*** GIVEN PASSAGE ***

# Context-sensitive Spelling Correction

The goal of the assignment is to implement context-sensitive spelling correction. The input of the code will be a set of text lines and the output will be the same lines with spelling mistakes fixed.

Submit the solution of the assignment to Moodle as a link to your GitHub repository containing this notebook.

Useful links:
- [Norvig's solution](https://norvig.com/spell-correct.html)
- [Norvig's dataset](https://norvig.com/big.txt)
- [Ngrams data](https://www.ngrams.info/download_coca.asp)

Grading:
- 60 points - Implement spelling correction
- 20 points - Justify your decisions
- 20 points - Evaluate on a test set


## Implement context-sensitive spelling correction

Your task is to implement context-sensitive spelling corrector using N-gram language model. The idea is to compute conditional probabilities of possible correction options. For example, the phrase "dking sport" should be fixed as "doing sport" not "dying sport", while "dking species" -- as "dying species".

The best way to start is to analyze [Norvig's solution](https://norvig.com/spell-correct.html) and [N-gram Language Models](https://web.stanford.edu/~jurafsky/slp3/3.pdf).

You may also want to implement:
- spell-checking for a concrete language - Russian, Tatar, etc. - any one you know, such that the solution accounts for language specifics,
- some recent (or not very recent) paper on this topic,
- solution which takes into account keyboard layout and associated misspellings,
- efficiency improvement to make the solution faster,
- any other idea of yours to improve the Norvig’s solution.

IMPORTANT:  
Your project should not be a mere code copy-paste from somewhere. You must provide:
- Your implementation
- Analysis of why the implemented approach is suggested
- Improvements of the original approach that you have chosen to implement

In [2]:
import re
from collections import Counter
from tqdm import tqdm
import random

In [3]:
# Define special tokens
SPECIAL_TOKENS = {'<NUM>', '<UNK>'}

The dataset for a training part is a hybrid of two datasets. The first one is a big.txt file from Norvig's solution, and the second one is a bigrams.txt file from the ngrams dataset. The ones can be downloaded manually from the following resources:

- big.txt - https://norvig.com/big.txt
- bigrams.txt - provided in the assignment on moodle

In [4]:
# Load ngrams from bigrams.txt which is structured as count\tword1\tword2
N_GRAMS = Counter()
with open('bigrams.txt', 'r', encoding='utf-8') as f:
    for line in f:
        count, word1, word2 = line.split()
        N_GRAMS[(word1, word2)] = int(count)

print(len(N_GRAMS))
N_GRAMS.most_common(7)

1020385


[(('of', 'the'), 2586813),
 (('in', 'the'), 2043262),
 (('to', 'the'), 1055301),
 (('on', 'the'), 920079),
 (('and', 'the'), 737714),
 (('to', 'be'), 657504),
 (('at', 'the'), 617976)]

In [5]:
# Calculate probabilities for each n-gram
total_n_grams = sum(N_GRAMS.values())
n_gram_probs = {n_gram: count / total_n_grams for n_gram, count in N_GRAMS.items()}

Here we can drop the numbers and punctuation from the text because the task of spellchecking is to correct the words, not the numbers or punctuation. We can also lowercase the text to make it easier to work with.

In [6]:
# Load the big.txt dataset and preprocess it
text = open('big.txt').read().lower()

*** RECORD EXCERPTS ***

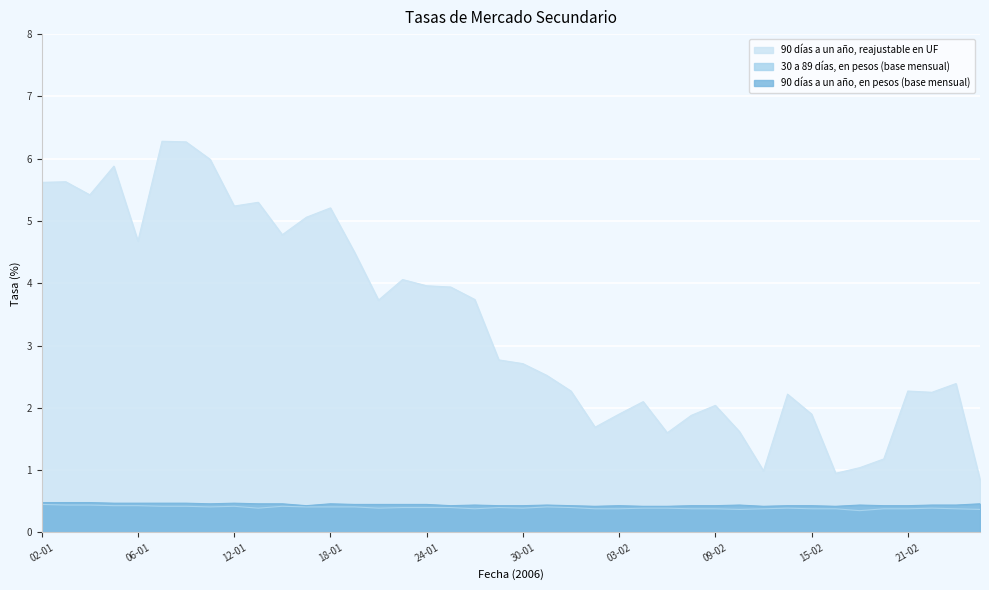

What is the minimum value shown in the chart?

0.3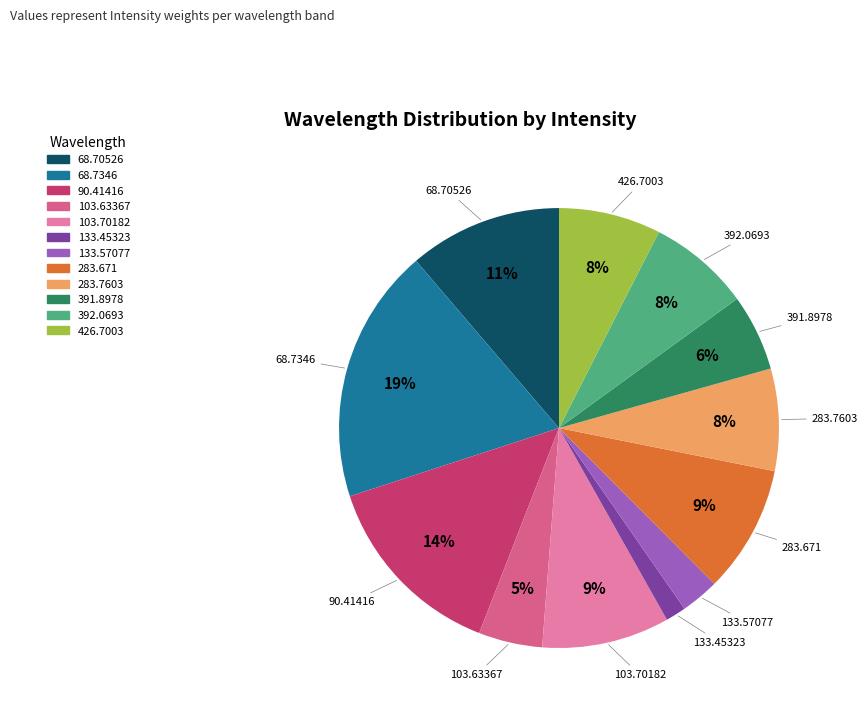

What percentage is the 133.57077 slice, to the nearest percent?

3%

***

Repeat word for word the part of the spelling-correction assignment starting with "You may also" and going on through "the Norvig’s solution.".

You may also want to implement:
- spell-checking for a concrete language - Russian, Tatar, etc. - any one you know, such that the solution accounts for language specifics,
- some recent (or not very recent) paper on this topic,
- solution which takes into account keyboard layout and associated misspellings,
- efficiency improvement to make the solution faster,
- any other idea of yours to improve the Norvig’s solution.